··· Excerpted passage

String Functions

Extract, search, format, and modify text.

Introduction

String manipulation is an essential aspect of database management, especially when working with data cleaning, data preperation, or data manipulation. MS SQL provides a rich set of string functions to process and transform text data efficiently. These functions allow you to extract, search, format, and modify text within SQL queries.

In this section, we’ll cover common string functions with examples..

Common String Functions

  1. LEN()

Returns the number of characters in a string, excluding trailing spaces.

Example: Retrieve the length of each customer’s first name.

SELECT first_name, LEN(first_name) AS NameLength
FROM Customers;
  1. SUBSTRING()

Extracts a specific part of a string, starting at a defined position, for a defined length.

Example: Extract the first three characters of the customer's name (e.g., initials).

SELECT first_name, SUBSTRING(first_name, 1, 3) AS Initials
FROM Customers;
  1. CHARINDEX() and PATINDEX()

Finds the starting position of a substring within a string. It returns 0 if the substring is not found.

Example: Find the position of the word "Inc" in company names.

SELECT first_name, CHARINDEX('Inc', first_name) AS IncPosition
FROM Customers
WHERE CHARINDEX('Inc', first_name) > 0;

PATINDEX(pattern, string) returns the position of a pattern match in a string. It allows for wildcard characters, unlike CHARINDEX().

  1. LEFT() and RIGHT()

LEFT() extracts characters from the beginning of a string, and RIGHT() extracts characters from the end.

Example: Extract the first five characters (abbreviation) from a customer’s name.

SELECT first_name, LEFT(first_name, 5) AS Abbreviation
FROM Customers;

Example: Extract the last four digits from a customer’s phone number.

SELECT Phone, RIGHT(Phone, 4) AS LastFourDigits
FROM Customers;
  1. UPPER() and LOWER()

Converts the text to uppercase or lowercase.

Example: Display all customer names in uppercase for consistency.

······

To-do list:
1 – On the string functions page, explain why the CHARINDEX() example filters rows with WHERE CHARINDEX('Inc', first_name) > 0.
2 – From the string functions page, repeat the passage starting with "Example: Extract the first three" and going on through "is not found.", swapping "first_name" for "last_name".

··· Data supplied

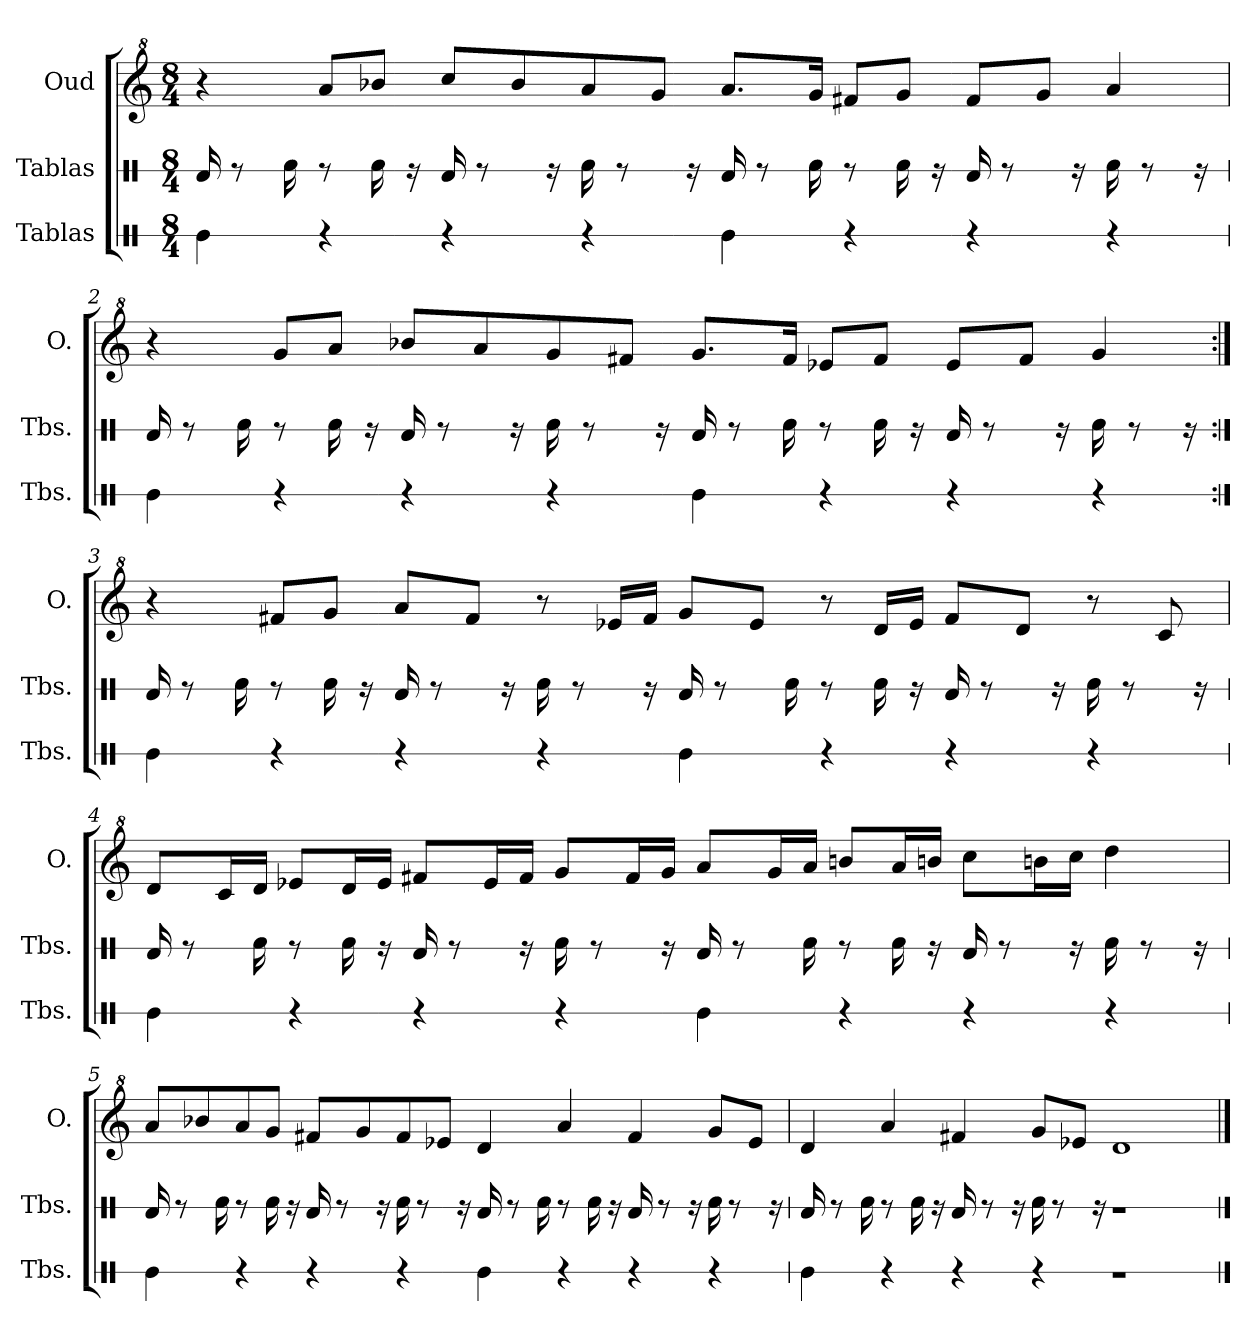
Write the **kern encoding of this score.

**kern	**kern	**kern
*part3	*part2	*part1
*staff3	*staff2	*staff1
*I"Tablas	*I"Tablas	*I"Oud
*I'Tbs.	*I'Tbs.	*I'O.
*stria1	*stria1	*
*clefX	*clefX	*clefG^2
*	*	*ITrd7c12
*k[]	*k[]	*k[]
*M8/4	*M8/4	*M8/4
=1	=1	=1
4Re\	16Rd/	4r
.	8r	.
.	16Rf\	.
4r	8r	8a/L
.	16Rf\	8b-X/J
.	16r	.
4r	16Rd/	8cc/L
.	8r	.
.	.	8b-/
.	16r	.
4r	16Rf\	8a/
.	8r	.
.	.	8g/J
.	16r	.
4Re\	16Rd/	8.a/L
.	8r	.
.	16Rf\	16g/Jk
4r	8r	8f#X/L
.	16Rf\	8g/J
.	16r	.
4r	16Rd/	8f#/L
.	8r	.
.	.	8g/J
.	16r	.
4r	16Rf\	4a/
.	8r	.
.	16r	.
!!LO:LB:g=z
=2	=2	=2
4Re\	16Rd/	4r
.	8r	.
.	16Rf\	.
4r	8r	8g/L
.	16Rf\	8a/J
.	16r	.
4r	16Rd/	8b-X/L
.	8r	.
.	.	8a/
.	16r	.
4r	16Rf\	8g/
.	8r	.
.	.	8f#X/J
.	16r	.
4Re\	16Rd/	8.g/L
.	8r	.
.	16Rf\	16f#/Jk
4r	8r	8e-X/L
.	16Rf\	8f#/J
.	16r	.
4r	16Rd/	8e-/L
.	8r	.
.	.	8f#/J
.	16r	.
4r	16Rf\	4g/
.	8r	.
.	16r	.
!!LO:LB:g=z
=3:|!	=3:|!	=3:|!
4Re\	16Rd/	4r
.	8r	.
.	16Rf\	.
4r	8r	8f#X/L
.	16Rf\	8g/J
.	16r	.
4r	16Rd/	8a/L
.	8r	.
.	.	8f#/J
.	16r	.
4r	16Rf\	8r
.	8r	.
.	.	16e-X/LL
.	16r	16f#/JJ
4Re\	16Rd/	8g/L
.	8r	.
.	.	8e-/J
.	16Rf\	.
4r	8r	8r
.	16Rf\	16d/LL
.	16r	16e-/JJ
4r	16Rd/	8f#/L
.	8r	.
.	.	8d/J
.	16r	.
4r	16Rf\	8r
.	8r	.
.	.	8c/
.	16r	.
!!LO:LB:g=z
=4	=4	=4
4Re\	16Rd/	8d/L
.	8r	.
.	.	16c/L
.	16Rf\	16d/JJ
4r	8r	8e-X/L
.	16Rf\	16d/L
.	16r	16e-/JJ
4r	16Rd/	8f#X/L
.	8r	.
.	.	16e-/L
.	16r	16f#/JJ
4r	16Rf\	8g/L
.	8r	.
.	.	16f#/L
.	16r	16g/JJ
4Re\	16Rd/	8a/L
.	8r	.
.	.	16g/L
.	16Rf\	16a/JJ
4r	8r	8bn/L
.	16Rf\	16a/L
.	16r	16bn/JJ
4r	16Rd/	8cc\L
.	8r	.
.	.	16bn\L
.	16r	16cc\JJ
4r	16Rf\	4dd\
.	8r	.
.	16r	.
!!LO:LB:g=z
=5	=5	=5
4Re\	16Rd/	8a/L
.	8r	.
.	.	8b-X/
.	16Rf\	.
4r	8r	8a/
.	16Rf\	8g/J
.	16r	.
4r	16Rd/	8f#X/L
.	8r	.
.	.	8g/
.	16r	.
4r	16Rf\	8f#/
.	8r	.
.	.	8e-X/J
.	16r	.
4Re\	16Rd/	4d/
.	8r	.
.	16Rf\	.
4r	8r	4a/
.	16Rf\	.
.	16r	.
4r	16Rd/	4f#/
.	8r	.
.	16r	.
4r	16Rf\	8g/L
.	8r	.
.	.	8e-/J
.	16r	.
!!LO:PB:g=z
=6	=6	=6
4Re\	16Rd/	4d/
.	8r	.
.	16Rf\	.
4r	8r	4a/
.	16Rf\	.
.	16r	.
4r	16Rd/	4f#X/
.	8r	.
.	16r	.
4r	16Rf\	8g/L
.	8r	.
.	.	8e-X/J
.	16r	.
1r	1r	1d
==	==	==
*-	*-	*-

······

Answers provided:
1 – CHARINDEX() returns 0 when the substring is not found. The condition > 0 therefore keeps only the rows in which "Inc" appears in first_name.

2 –
Example: Extract the first three characters of the customer's name (e.g., initials).

SELECT last_name, SUBSTRING(last_name, 1, 3) AS Initials
FROM Customers;
  1. CHARINDEX() and PATINDEX()

Finds the starting position of a substring within a string. It returns 0 if the substring is not found.